Estampe

Date 08-04-2014 19:10:00 | Catégorie : Nouvelles confirmées


Cela fait quatre vingt deux mois qu’il ne s’est plus rasé!
Le seul soin qu’il apportait à sa barbe étaient de rares coups de ciseaux sommaires.
Il ne se rasait plus, car en quatre vingt deux mois il n’avait pas connu Rachel.
Elle lui a dit, narquoise: « à bas les masques à poils !»

Paul lui a prêté, à contre cœur, son nécessaire de rasage.

Tout d’abord, avec des ciseaux, il élague sa barbe.
Ensuite le blaireau brasse du savon dans un bol de cuisine.
Une serviette sur l’épaule, il est devant une fenêtre qui donne sur décembre.
Le restant roux de sa barbe est maintenant d’une blancheur onctueuse,
effacée seulement, sous la narine gauche, par une coulée muqueuse.
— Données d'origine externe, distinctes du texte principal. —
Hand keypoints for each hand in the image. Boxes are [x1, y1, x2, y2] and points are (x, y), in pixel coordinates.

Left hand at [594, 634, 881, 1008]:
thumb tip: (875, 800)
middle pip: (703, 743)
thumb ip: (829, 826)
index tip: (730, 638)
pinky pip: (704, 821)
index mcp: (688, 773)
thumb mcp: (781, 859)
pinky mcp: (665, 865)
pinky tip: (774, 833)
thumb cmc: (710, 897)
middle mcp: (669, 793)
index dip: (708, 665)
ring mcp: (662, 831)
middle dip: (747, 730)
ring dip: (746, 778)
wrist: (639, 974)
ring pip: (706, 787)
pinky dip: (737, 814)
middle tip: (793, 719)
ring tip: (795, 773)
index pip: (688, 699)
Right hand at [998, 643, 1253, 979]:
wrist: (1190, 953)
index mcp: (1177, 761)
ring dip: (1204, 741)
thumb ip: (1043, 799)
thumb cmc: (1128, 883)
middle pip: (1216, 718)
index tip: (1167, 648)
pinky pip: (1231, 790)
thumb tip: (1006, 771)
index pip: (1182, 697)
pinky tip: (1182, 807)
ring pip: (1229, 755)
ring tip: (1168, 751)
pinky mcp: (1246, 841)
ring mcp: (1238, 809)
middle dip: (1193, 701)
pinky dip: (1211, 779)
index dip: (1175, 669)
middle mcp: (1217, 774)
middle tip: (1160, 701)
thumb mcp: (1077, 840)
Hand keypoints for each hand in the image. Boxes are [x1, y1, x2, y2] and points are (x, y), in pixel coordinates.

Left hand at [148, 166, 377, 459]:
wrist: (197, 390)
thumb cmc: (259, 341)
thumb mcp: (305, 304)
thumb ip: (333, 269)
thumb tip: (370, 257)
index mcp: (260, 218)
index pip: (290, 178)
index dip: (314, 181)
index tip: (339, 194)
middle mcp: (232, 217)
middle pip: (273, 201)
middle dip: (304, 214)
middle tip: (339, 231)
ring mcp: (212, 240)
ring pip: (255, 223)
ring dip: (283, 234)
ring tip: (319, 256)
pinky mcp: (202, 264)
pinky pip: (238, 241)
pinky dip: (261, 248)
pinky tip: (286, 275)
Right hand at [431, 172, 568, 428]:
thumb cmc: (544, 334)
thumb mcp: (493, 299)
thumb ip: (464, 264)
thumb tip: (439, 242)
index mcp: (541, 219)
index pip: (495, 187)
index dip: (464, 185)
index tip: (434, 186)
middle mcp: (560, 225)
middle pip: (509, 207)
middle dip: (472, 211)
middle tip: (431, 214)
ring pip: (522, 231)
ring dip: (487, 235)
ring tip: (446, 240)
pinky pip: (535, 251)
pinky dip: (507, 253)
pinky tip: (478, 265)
Il engage la boucle au pommeau de la crémone et il tend la ceinture.
La lanière accompagne la lumière déclive qui entre par les vitres.
Contre le cuir bandé, la lame du coupe-choux souffle des va et vient.
Au bout de chaque glissade remontant vers le jour,
l’acier dans une volte, ourle un rai de soleil.
A chacune des voltes, l’éclat de ce soleil chante par ses rayons de verre.

Il relève la tête pour dégager son cou, et le couteau crépite
en écumant la gorge.
Une inspiration longue lui plissent les yeux, le nez,
la lame s’immobile au maxillaire saillant, quand,
son souffle brutal s’écrase à la fenêtre.
Vincent regarde l’œuvre né d’un éternuement.
Il s’éprend de l’accord des tâches de savon, de salive et de sang.
Tandis que la serviette posée à son épaule s’abreuve de sève rouge,
Figé, Vincent s’émeut de fleurs de cerisiers dans les neiges tardives.